VI. What References Are on Display?

The following reference has been placed on display in the Division of Dockets Management (HFA-305), Food and Drug Administration, 5630 Fishers Lane, rm. 1061, Rockville, MD 20852, and may be seen by interested persons between 9 a.m. and 4 p.m., Monday through Friday.

1. Petition from Quick-Med Technologies, Inc., May 10, 2007.

List of Subjects in 21 CFR Part 878

• Medical devices

Therefore, under the Federal Food, Drug, and Cosmetic Act and under authority delegated to the Commissioner of Food and Drugs, 21 CFR part 878 is amended as follows:

PART 878—GENERAL AND PLASTIC SURGERY DEVICES

1. The authority citation for 21 CFR part 878 continues to read as follows:

Authority: 21 U.S.C. 351, 360, 360c, 360e, 360j, 360l, 371.

2. Section 878.4015 is added to subpart E to read as follows:

(a) Identification.

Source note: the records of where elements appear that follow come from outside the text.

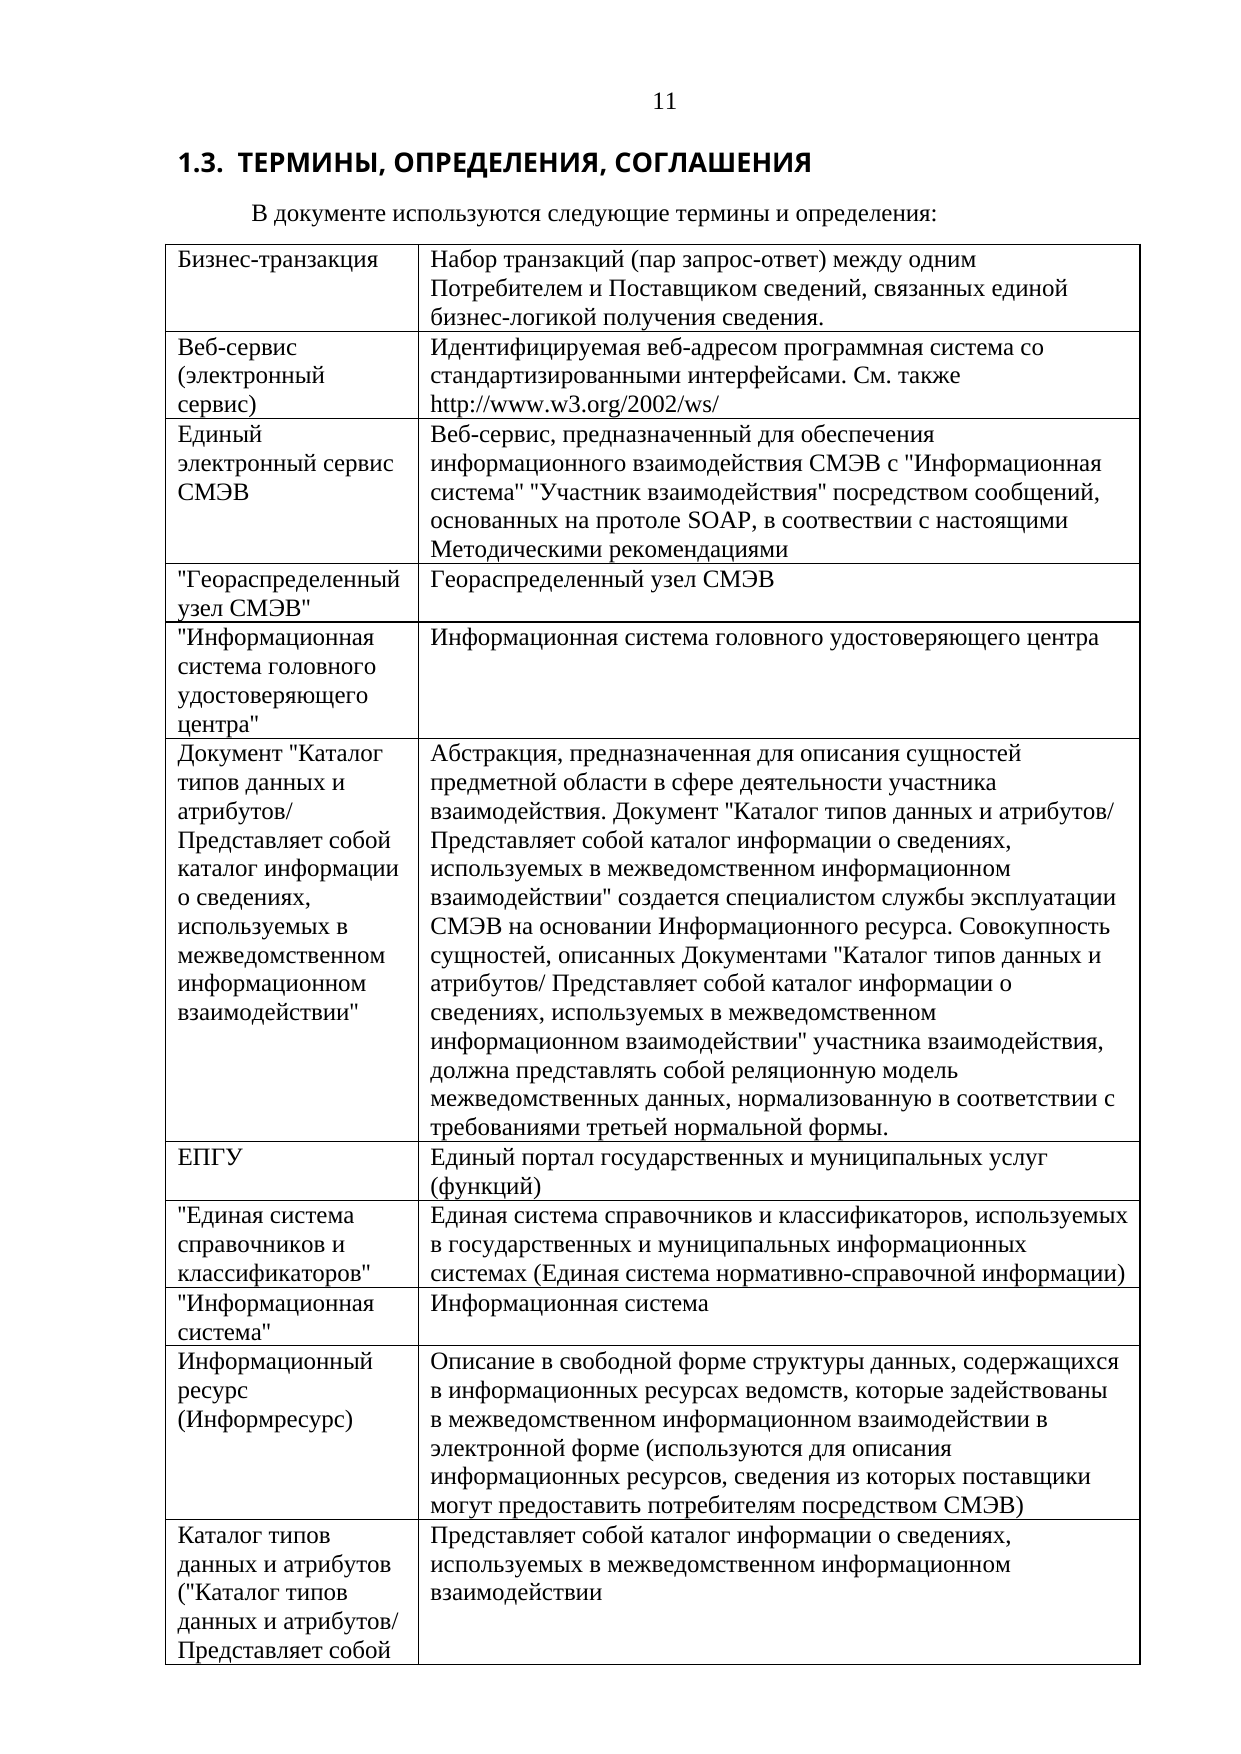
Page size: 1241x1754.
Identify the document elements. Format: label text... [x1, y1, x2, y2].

table_cell Идентифицируемая веб-адресом программная система со стандартизированными интерфейсами. См. также http://www.w3.org/2002/ws/ [419, 332, 1139, 418]
table_cell ''Геораспределенный узел СМЭВ'' [166, 564, 418, 621]
table_cell Абстракция, предназначенная для описания сущностей предметной области в сфере деятельности участника взаимодействия. Документ ''Каталог типов данных и атрибутов/ Представляет собой каталог информации о сведениях, используемых в межведомственном информационном взаимодействии'' создается специалистом службы эксплуатации СМЭВ на основании Информационного ресурса. Совокупность сущностей, описанных Документами ''Каталог типов данных и атрибутов/ Представляет собой каталог информации о сведениях, используемых в межведомственном информационном взаимодействии'' участника взаимодействия, должна представлять собой реляционную модель межведомственных данных, нормализованную в соответствии с требованиями третьей нормальной формы. [419, 739, 1139, 1141]
table_cell Каталог типов данных и атрибутов (''Каталог типов данных и атрибутов/ Представляет собой [166, 1520, 418, 1664]
table_header Набор транзакций (пар запрос-ответ) между одним Потребителем и Поставщиком сведений, связанных единой бизнес-логикой получения сведения. [419, 245, 1139, 331]
table_cell Единый портал государственных и муниципальных услуг (функций) [419, 1142, 1139, 1199]
table_cell ''Информационная система'' [166, 1288, 418, 1345]
table_cell Геораспределенный узел СМЭВ [419, 564, 1139, 621]
table_cell ''Информационная система головного удостоверяющего центра'' [166, 623, 418, 737]
subtitle Термины, определения, соглашения [177, 143, 1152, 180]
table_cell Документ ''Каталог типов данных и атрибутов/ Представляет собой каталог информации о сведениях, используемых в межведомственном информационном взаимодействии'' [166, 739, 418, 1141]
table_cell Единый электронный сервис СМЭВ [166, 419, 418, 563]
table_header Бизнес-транзакция [166, 245, 418, 331]
table_cell Веб-сервис, предназначенный для обеспечения информационного взаимодействия СМЭВ с ''Информационная система'' ''Участник взаимодействия'' посредством сообщений, основанных на протоле SOAP, в соотвествии с настоящими Методическими рекомендациями [419, 419, 1139, 563]
table_cell Веб-сервис (электронный сервис) [166, 332, 418, 418]
text В документе используются следующие термины и определения: [177, 198, 1152, 227]
table_cell Информационная система головного удостоверяющего центра [419, 623, 1139, 737]
table_cell Описание в свободной форме структуры данных, содержащихся в информационных ресурсах ведомств, которые задействованы в межведомственном информационном взаимодействии в электронной форме (используются для описания информационных ресурсов, сведения из которых поставщики могут предоставить потребителям посредством СМЭВ) [419, 1346, 1139, 1519]
table_cell Информационный ресурс (Информресурс) [166, 1346, 418, 1519]
table_cell ''Единая система справочников и классификаторов'' [166, 1201, 418, 1287]
table_cell Информационная система [419, 1288, 1139, 1345]
table_cell Представляет собой каталог информации о сведениях, используемых в межведомственном информационном взаимодействии [419, 1520, 1139, 1664]
table_cell ЕПГУ [166, 1142, 418, 1199]
table_cell Единая система справочников и классификаторов, используемых в государственных и муниципальных информационных системах (Единая система нормативно-справочной информации) [419, 1201, 1139, 1287]
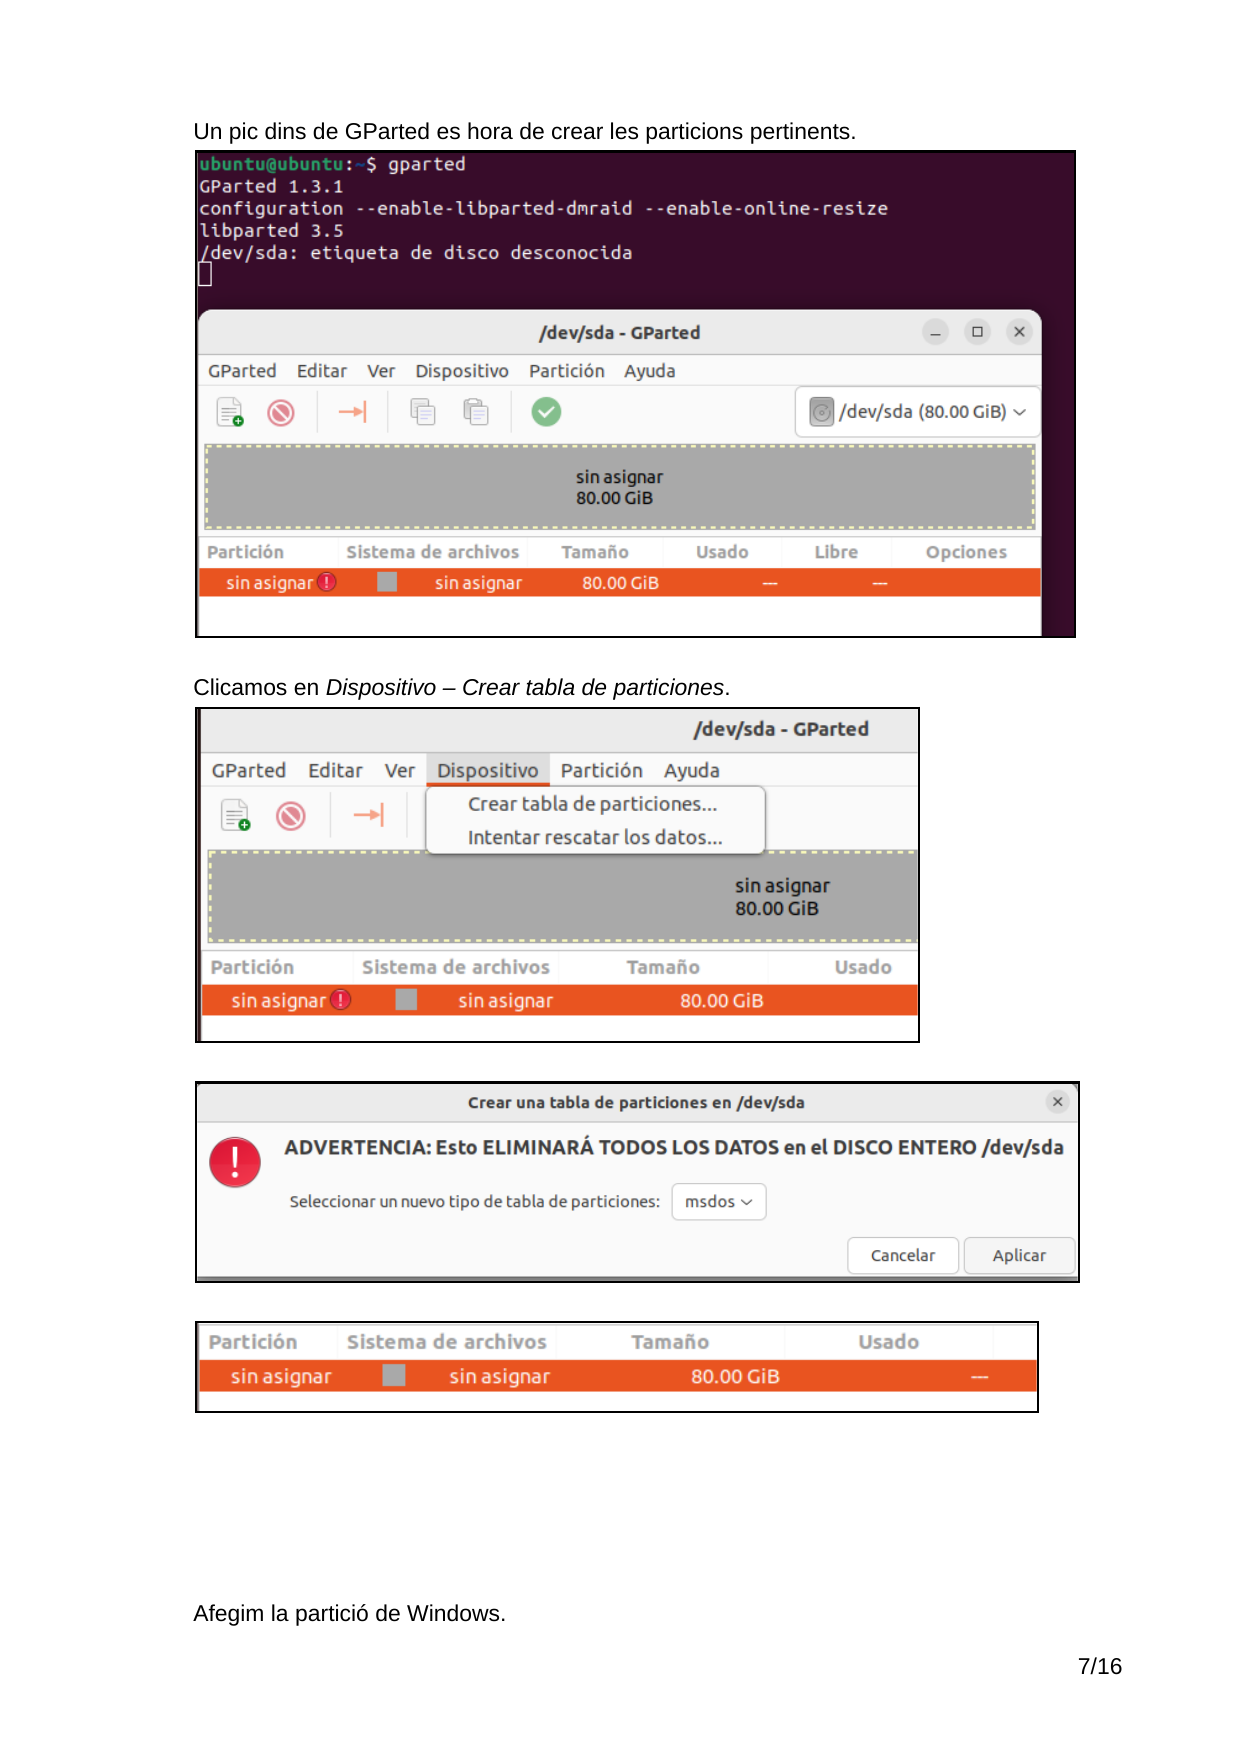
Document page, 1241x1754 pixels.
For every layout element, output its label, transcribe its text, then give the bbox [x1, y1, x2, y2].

A wound dressing with pDADMAC additive is intended for use as a primary dressing for exuding wounds, 1st and 2d degree burns, and surgical wounds, to secure and prevent movement of a primary dressing, and as a wound packing.

(b) Classification. Class II (special controls). The special control is: the FDA guidance document entitled “Class II Special Controls Guidance Document: Wound Dressing With Poly (Diallyl Dimethyl Ammonium Chloride) (pDADMAC) Additive.” See § 878.1(e) for availability of this guidance document.